Officials say prospects for working via a secure intranet hinge on funding, departmentwide attitudes

By Frank Tiboni and Julie Britt
GCN Staff

Commerce Secretary William M. Daley’s plan for a paperless environment by 2002 is the culmination of more than a year of groundwork, but its success will depend on Congress’ willingness to fund the initiative and the department’s acceptance of massive change.

Daley announced the creation of Commerce’s Digital Department during a keynote speech that concluded the E-Gov 99 conference in Washington last month.

“I want to build a department that conducts personnel actions, and procurement, and as much internal business as feasible on a secure intranet,” Daley said. “I am setting a goal: By 2002, the Commerce Department will be truly an e-commerce department.”

Chief information officer Roger Baker and Karen Hogan, the new director of Commerce’s Digital Department, have 45 days to develop a plan that will guide the project for the next three years.

Baker said he was aware of Daley’s plan as far back as last July, when the secretary named him CIO.

Daley and other senior managers indicated the department wanted to embrace electronic commerce, Baker said.
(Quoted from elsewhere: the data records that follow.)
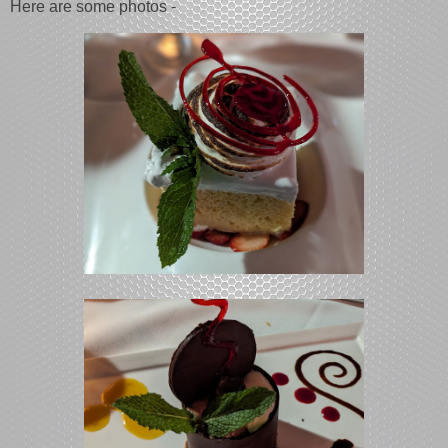
Here are some photos -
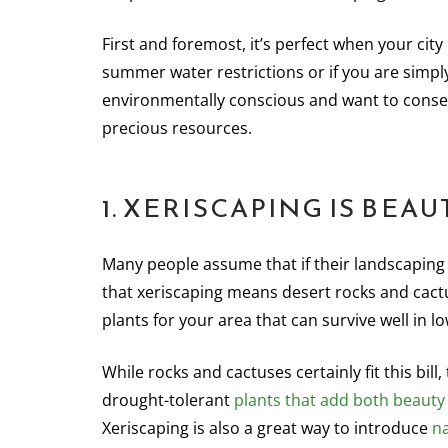
First and foremost, it’s perfect when your city
summer water restrictions or if you are simpl
environmentally conscious and want to conse
precious resources.
1. XERISCAPING IS BEAU
Many people assume that if their landscaping c
that xeriscaping means desert rocks and cactus
plants for your area that can survive well in l
While rocks and cactuses certainly fit this bil
drought-tolerant
plants that add both beauty
Xeriscaping is also a great way to introduce
na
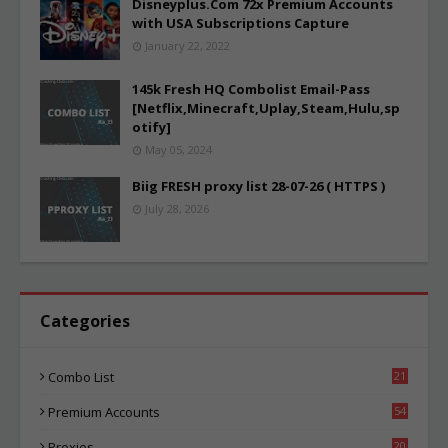
Disneyplus.Com 72x Premium Accounts
with USA Subscriptions Capture
January 22, 2022
145k Fresh HQ Combolist Email-Pass
[Netflix,Minecraft,Uplay,Steam,Hulu,sp
otify]
May 05, 2024
Biig FRESH proxy list 28-07-26 ( HTTPS )
July 28, 2026
Categories
Combo List
21
06
Premium Accounts
54
1
Proxies
20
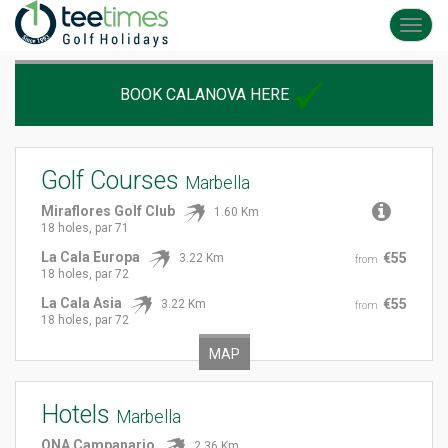
Toggl
navig
BOOK CALANOVA HERE
Golf Courses
Marbella
Miraflores Golf Club
1.60 Km
18 holes, par 71
La Cala Europa
€55
3.22 Km
from
18 holes, par 72
La Cala Asia
€55
3.22 Km
from
18 holes, par 72
MAP
Hotels
Marbella
ONA Campanario
2.36 Km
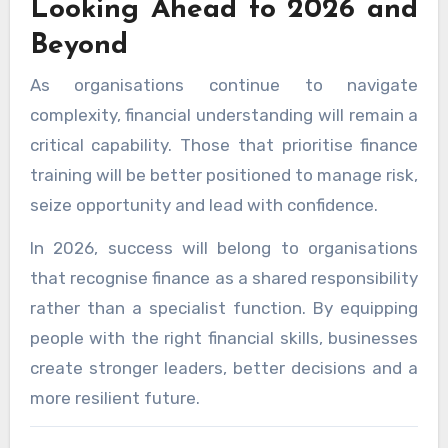
Looking Ahead to 2026 and
Beyond
As organisations continue to navigate
complexity, financial understanding will remain a
critical capability. Those that prioritise finance
training will be better positioned to manage risk,
seize opportunity and lead with confidence.
In 2026, success will belong to organisations
that recognise finance as a shared responsibility
rather than a specialist function. By equipping
people with the right financial skills, businesses
create stronger leaders, better decisions and a
more resilient future.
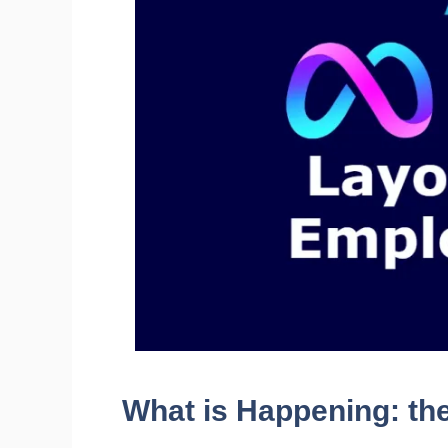
What is Happening: th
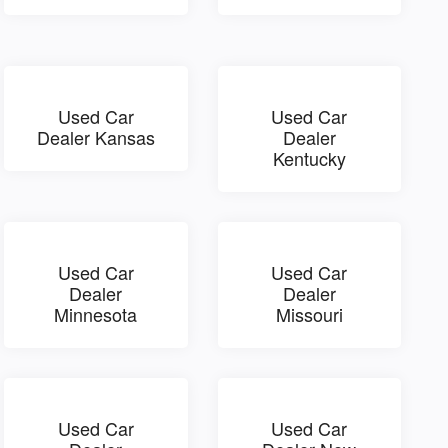
Used Car
Used Car
Dealer Kansas
Dealer
Kentucky
Used Car
Used Car
Dealer
Dealer
Minnesota
Missouri
Used Car
Used Car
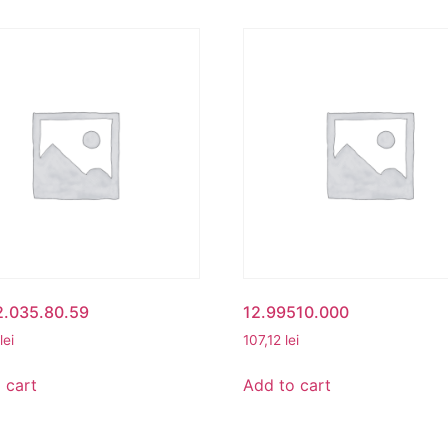
2.035.80.59
12.99510.000
lei
107,12
lei
 cart
Add to cart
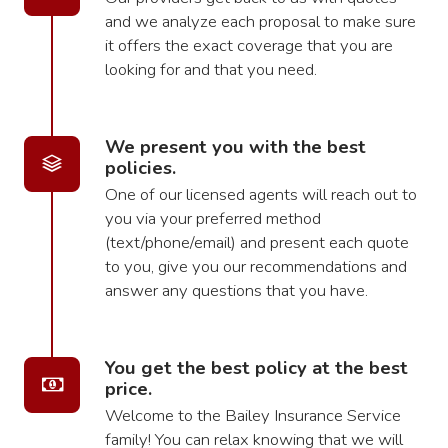
and we analyze each proposal to make sure
it offers the exact coverage that you are
looking for and that you need.
We present you with the best
policies.
One of our licensed agents will reach out to
you via your preferred method
(text/phone/email) and present each quote
to you, give you our recommendations and
answer any questions that you have.
You get the best policy at the best
price.
Welcome to the Bailey Insurance Service
family! You can relax knowing that we will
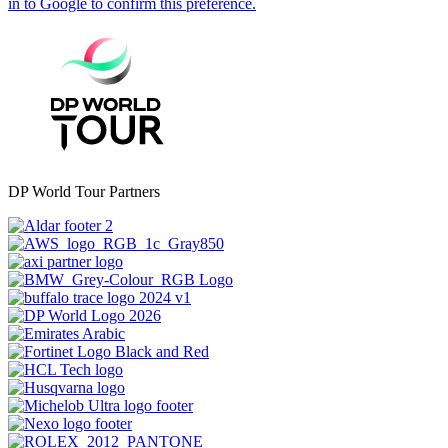
DP World Tour Partners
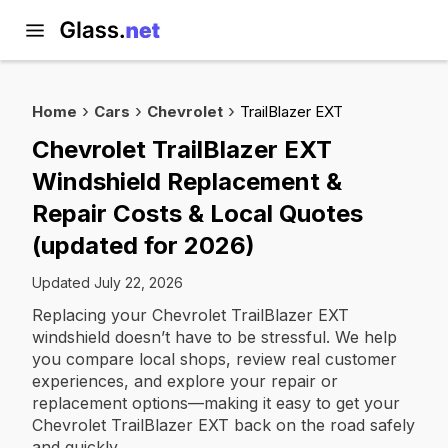
Home
Cars
Chevrolet
TrailBlazer EXT
Chevrolet TrailBlazer EXT
Windshield Replacement &
Repair Costs & Local Quotes
(updated for 2026)
Updated July 22, 2026
Replacing your Chevrolet TrailBlazer EXT
windshield doesn’t have to be stressful. We help
you compare local shops, review real customer
experiences, and explore your repair or
replacement options—making it easy to get your
Chevrolet TrailBlazer EXT back on the road safely
and quickly.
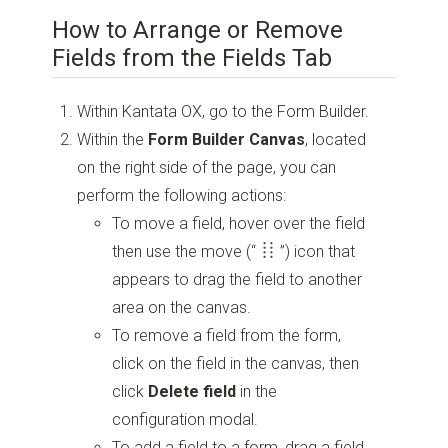
How to Arrange or Remove
Fields from the Fields Tab
Within Kantata OX, go to the Form Builder.
Within the
Form Builder Canvas
, located
on the right side of the page, you can
perform the following actions:
To move a field, hover over the field
then use the move
(“
”)
icon that
appears to drag the field to another
area on the canvas.
To remove a field from the form,
click on the field in the canvas, then
click
Delete field
in the
configuration modal.
To add a field to a form, drag a field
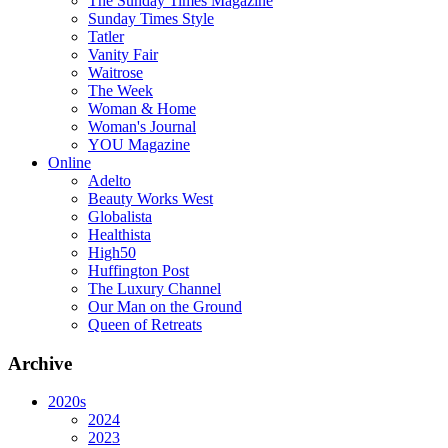
The Sunday Times Magazine
Sunday Times Style
Tatler
Vanity Fair
Waitrose
The Week
Woman & Home
Woman's Journal
YOU Magazine
Online
Adelto
Beauty Works West
Globalista
Healthista
High50
Huffington Post
The Luxury Channel
Our Man on the Ground
Queen of Retreats
Archive
2020s
2024
2023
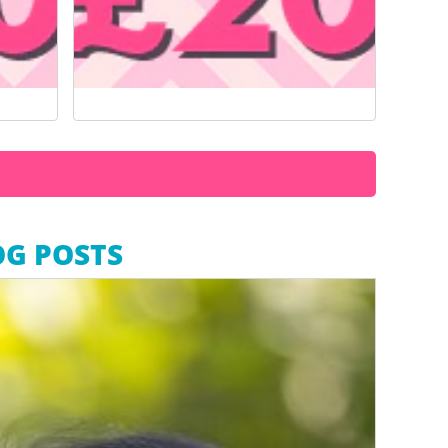
OG POSTS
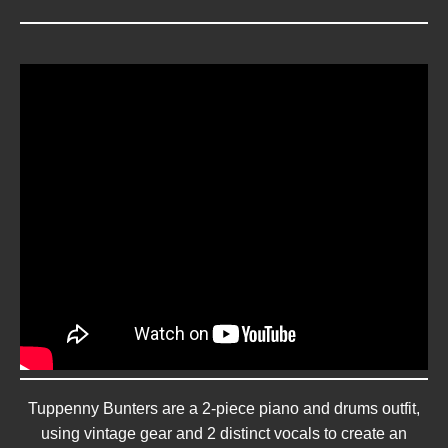
Tuppenny Bunters are a 2-piece piano and drums outfit,
using vintage gear and 2 distinct vocals to create an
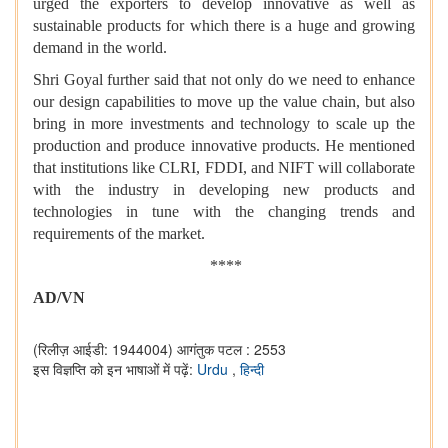
urged the exporters to develop innovative as well as
sustainable products for which there is a huge and growing
demand in the world.
Shri Goyal further said that not only do we need to enhance
our design capabilities to move up the value chain, but also
bring in more investments and technology to scale up the
production and produce innovative products. He mentioned
that institutions like CLRI, FDDI, and NIFT will collaborate
with the industry in developing new products and
technologies in tune with the changing trends and
requirements of the market.
****
AD/VN
(रिलीज़ आईडी: 1944004)
आगंतुक पटल : 2553
इस विज्ञप्ति को इन भाषाओं में पढ़ें:
Urdu
,
हिन्दी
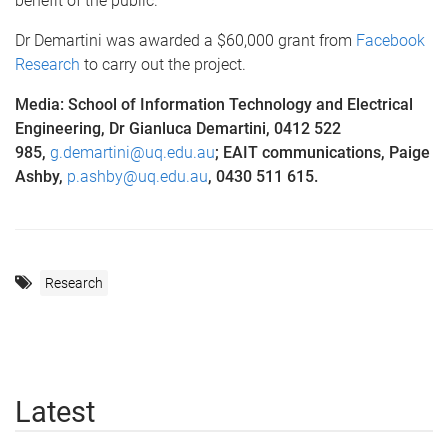
benefit of the public.”
Dr Demartini was awarded a $60,000 grant from
Facebook
Research
to carry out the project.
Media: School of Information Technology and Electrical
Engineering, Dr Gianluca Demartini, 0412 522
985,
g.demartini@uq.edu.au
; EAIT communications, Paige
Ashby,
p.ashby@uq.edu.au
, 0430 511 615.
Research
Latest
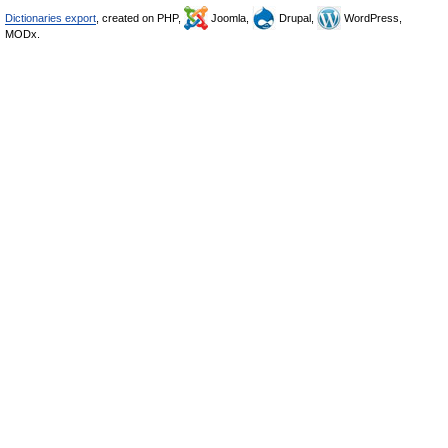
Dictionaries export
, created on PHP,
Joomla,
Drupal,
WordPress,
MODx.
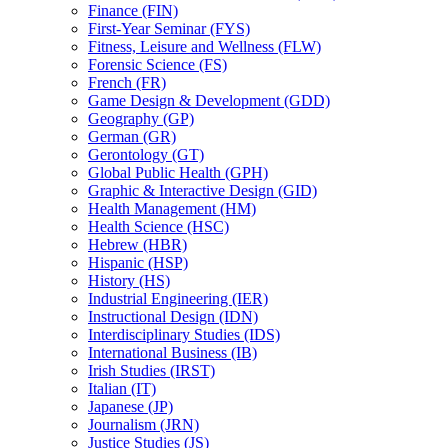
Finance (FIN)
First-​Year Seminar (FYS)
Fitness, Leisure and Wellness (FLW)
Forensic Science (FS)
French (FR)
Game Design &​ Development (GDD)
Geography (GP)
German (GR)
Gerontology (GT)
Global Public Health (GPH)
Graphic &​ Interactive Design (GID)
Health Management (HM)
Health Science (HSC)
Hebrew (HBR)
Hispanic (HSP)
History (HS)
Industrial Engineering (IER)
Instructional Design (IDN)
Interdisciplinary Studies (IDS)
International Business (IB)
Irish Studies (IRST)
Italian (IT)
Japanese (JP)
Journalism (JRN)
Justice Studies (JS)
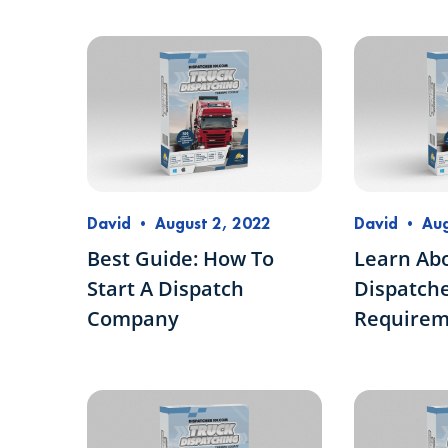
David
•
August 2, 2022
David
•
Aug
Best Guide: How To
Learn Ab
Start A Dispatch
Dispatche
Company
Requirem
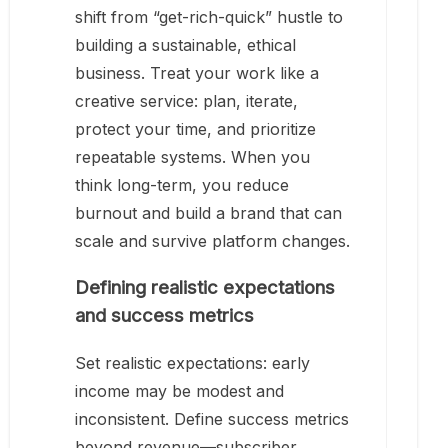
shift from “get-rich-quick” hustle to
building a sustainable, ethical
business. Treat your work like a
creative service: plan, iterate,
protect your time, and prioritize
repeatable systems. When you
think long-term, you reduce
burnout and build a brand that can
scale and survive platform changes.
Defining realistic expectations
and success metrics
Set realistic expectations: early
income may be modest and
inconsistent. Define success metrics
beyond revenue—subscriber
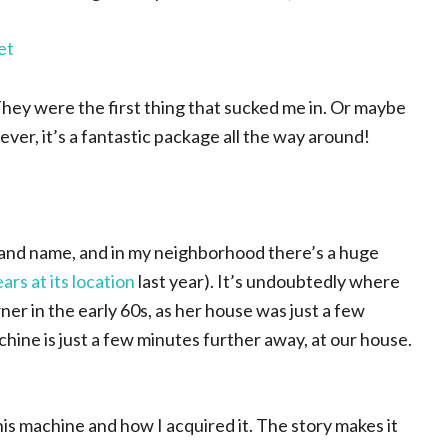
ey were the first thing that sucked me in. Or maybe
ver, it’s a fantastic package all the way around!
brand name, and in my neighborhood there’s a huge
ars at its location
last year). It’s undoubtedly where
er in the early 60s, as her house was just a few
ine is just a few minutes further away, at our house.
this machine and how I acquired it. The story makes it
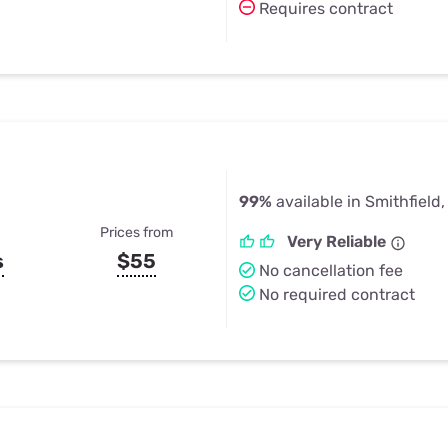
Requires contract
99%
available in Smithfield,
Prices from
Very Reliable
s
$55
No cancellation fee
No required contract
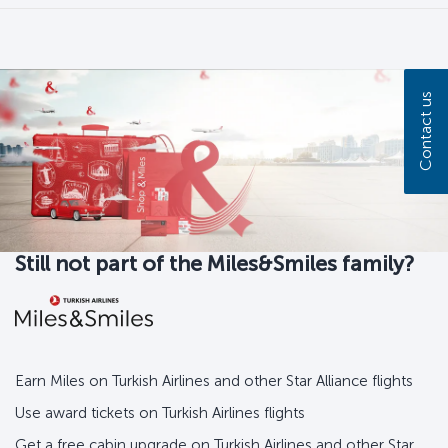
Contact us
Still not part of the Miles&Smiles family?
Earn Miles on Turkish Airlines and other Star Alliance flights
Use award tickets on Turkish Airlines flights
Get a free cabin upgrade on Turkish Airlines and other Star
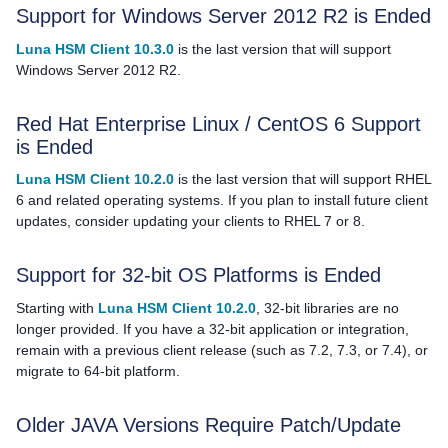
Support for Windows Server 2012 R2 is Ended
Luna HSM Client 10.3.0
is the last version that will support
Windows Server 2012 R2.
Red Hat Enterprise Linux / CentOS 6 Support
is Ended
Luna HSM Client 10.2.0
is the last version that will support RHEL
6 and related operating systems. If you plan to install future client
updates, consider updating your clients to RHEL 7 or 8.
Support for 32-bit OS Platforms is Ended
Starting with
Luna HSM Client 10.2.0
, 32-bit libraries are no
longer provided. If you have a 32-bit application or integration,
remain with a previous client release
(such as 7.2, 7.3, or 7.4),
or
migrate to 64-bit platform.
Older JAVA Versions Require Patch/Update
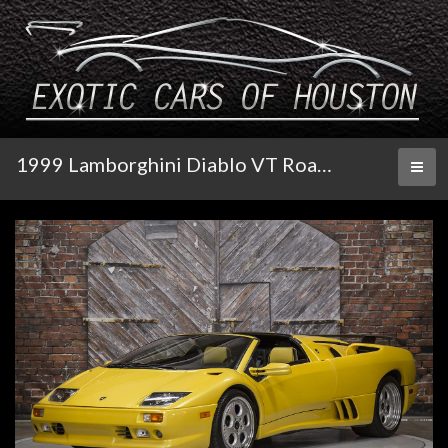
1999 Lamborghini Diablo VT Roadster
Toggl
naviga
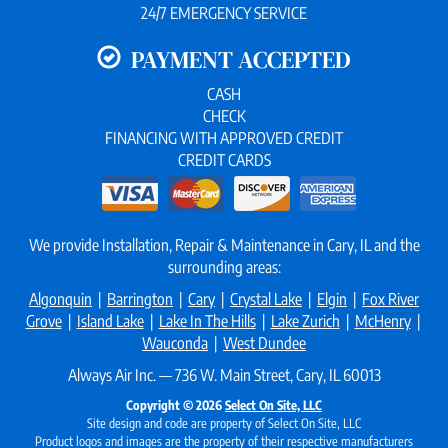
24/7 EMERGENCY SERVICE
PAYMENT ACCEPTED
CASH
CHECK
FINANCING WITH APPROVED CREDIT
CREDIT CARDS
We provide Installation, Repair & Maintenance in Cary, IL and the
surrounding areas:
Algonquin
|
Barrington
|
Cary
|
Crystal Lake
|
Elgin
|
Fox River
Grove
|
Island Lake
|
Lake In The Hills
|
Lake Zurich
|
McHenry
|
Wauconda
|
West Dundee
Always Air Inc. — 736 W. Main Street, Cary, IL 60013
Copyright © 2026
Select On Site, LLC
Site design and code are property of Select On Site, LLC
Product logos and images are the property of their respective manufacturers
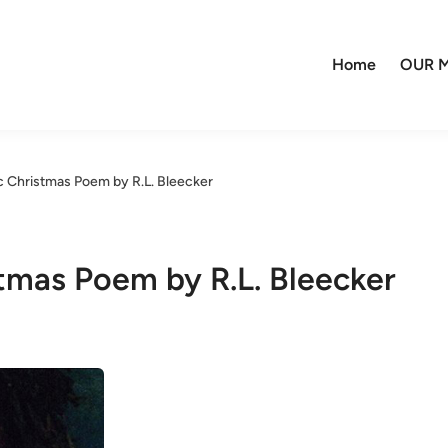
Home
OUR M
c Christmas Poem by R.L. Bleecker
stmas Poem by R.L. Bleecker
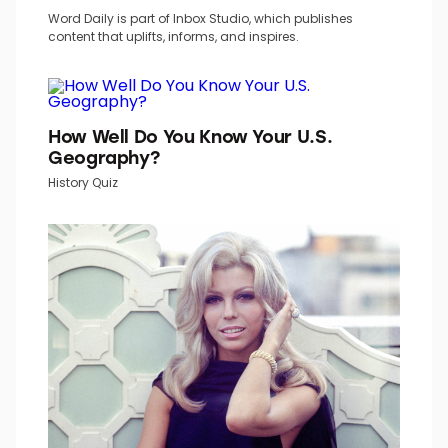
TOP PICKS IN INBOX STUDIO NETWORK
Word Daily is part of Inbox Studio, which publishes
content that uplifts, informs, and inspires.
How Well Do You Know Your U.S.
Geography?
History Quiz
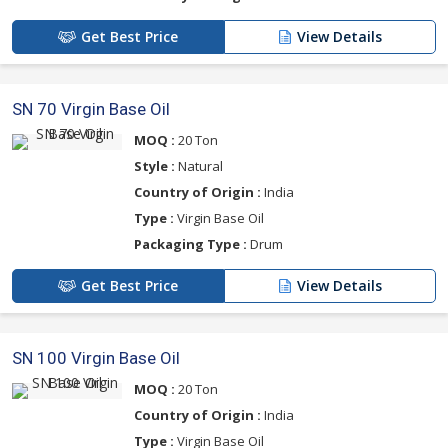
Get Best Price
View Details
SN 70 Virgin Base Oil
MOQ :
20 Ton
Style :
Natural
Country of Origin :
India
Type :
Virgin Base Oil
Packaging Type :
Drum
Get Best Price
View Details
SN 100 Virgin Base Oil
MOQ :
20 Ton
Country of Origin :
India
Type :
Virgin Base Oil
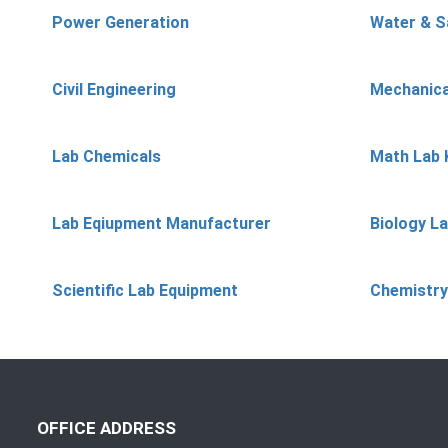
Power Generation
Water & S
Civil Engineering
Mechanica
Lab Chemicals
Math Lab 
Lab Eqiupment Manufacturer
Biology L
Scientific Lab Equipment
Chemistry
OFFICE ADDRESS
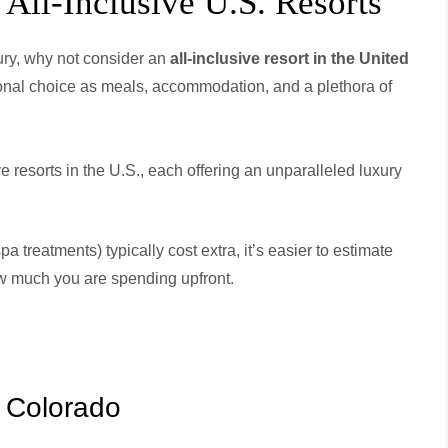
All-Inclusive U.S. Resorts
xury, why not consider an
all-inclusive resort in the United
ional choice as meals, accommodation, and a plethora of
ive resorts in the U.S., each offering an unparalleled luxury
a treatments) typically cost extra, it’s easier to estimate
w much you are spending upfront.
, Colorado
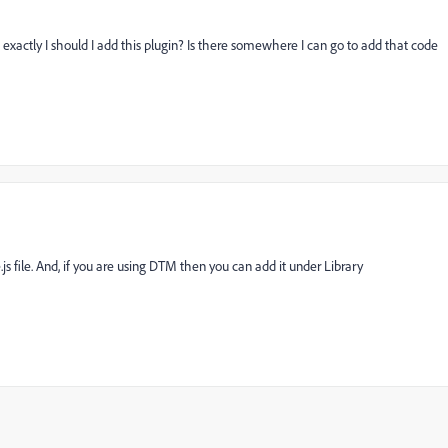
exactly I should I add this plugin? Is there somewhere I can go to add that code
js file. And, if you are using DTM then you can add it under Library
“The biggest challenge we’ll have is establishing an intranet because we don’t have one,” said Baker, who helped build an online banking system for Visa member banks as vice president of marketing and product development for Visa International’s Interactive subsidiary in Herndon, Va.

Commerce needs $5 million to rewire its headquarters in the Herbert Hoover Building. For the past five years, Congress has denied the funding request, Daley said.

The $5 million is the estimated cost of the fiber-optic backbone needed to carry high bandwidth traffic for the intranet and other uses, Baker said.

“This project is a very small but fundamental piece of the secretary’s vision of a digital department,” Baker said.

The old wiring cannot handle the various media the agency wants to bring to desktop PCs, Baker said. The new wiring would let the department implement videoconferencing and training applications, as well as the intranet.

The Hoover Building was built in the Industrial Age, Daley said. “It needs to be brought in touch with the Information Age. Yet the process to get the money is still in the Dark Ages.”